- White Lake Location within New York White Lake Location within the United States
- Coordinates: 43°32′9″N 75°8′42″W﻿ / ﻿43.53583°N 75.14500°W
- Country: United States
- State: New York
- County: Oneida
- Town: Forestport

Area
- • Total: 2.43 sq mi (6.30 km^{2})
- • Land: 2.05 sq mi (5.31 km^{2})
- • Water: 0.38 sq mi (0.99 km^{2})
- Elevation: 1,430 ft (436 m)

Population (2020)
- • Total: 121
- • Density: 59.0/sq mi (22.78/km^{2})
- Time zone: UTC-5 (Eastern (EST))
- • Summer (DST): UTC-4 (EDT)
- ZIP Codes: 13494 (Woodgate); 13338 (Forestport);
- Area codes: 315/680
- FIPS code: 36-81644
- GNIS feature ID: 2806955

= White Lake, Oneida County, New York =

White Lake is a census-designated place (CDP) in the town of Forestport, Oneida County, New York, United States. It was first listed as a CDP prior to the 2020 census.

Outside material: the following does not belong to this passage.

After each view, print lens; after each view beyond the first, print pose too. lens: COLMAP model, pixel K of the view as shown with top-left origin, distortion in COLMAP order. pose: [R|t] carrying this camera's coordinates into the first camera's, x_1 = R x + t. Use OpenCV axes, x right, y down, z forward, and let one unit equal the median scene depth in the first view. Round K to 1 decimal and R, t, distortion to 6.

The CDP is in northeastern Oneida County, at the southwestern edge of the Adirondacks. It is in the northern part of the town of Forestport and surrounds White Lake, the outlet of which flows south through Bear Creek and Woodhull Creek to the Black River at Woodhull. The White Lake CDP includes part of the hamlet of Woodgate.

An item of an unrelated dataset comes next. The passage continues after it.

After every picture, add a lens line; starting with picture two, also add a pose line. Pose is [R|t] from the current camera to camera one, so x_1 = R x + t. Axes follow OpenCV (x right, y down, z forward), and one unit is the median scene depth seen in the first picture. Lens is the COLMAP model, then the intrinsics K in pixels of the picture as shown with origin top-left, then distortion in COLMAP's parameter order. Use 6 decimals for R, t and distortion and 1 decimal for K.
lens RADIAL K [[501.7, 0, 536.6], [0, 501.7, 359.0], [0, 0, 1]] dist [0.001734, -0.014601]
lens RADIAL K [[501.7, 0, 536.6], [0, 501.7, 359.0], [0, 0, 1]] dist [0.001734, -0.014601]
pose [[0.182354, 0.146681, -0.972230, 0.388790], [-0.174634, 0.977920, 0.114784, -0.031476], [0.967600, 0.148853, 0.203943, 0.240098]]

New York State Route 28 runs through the community, leading southwest 10 mi to State Route 12 at Alder Creek and northeast 16 mi to Old Forge. Via NY 12, Utica is 34 mi south of White Lake.

==Demographics==

Historical population
| Census | Pop. | Note | %± |
| 2020 | 121 |  | — |
U.S. Decennial Census

==Education==
It is in the Town of Webb Union Free School District.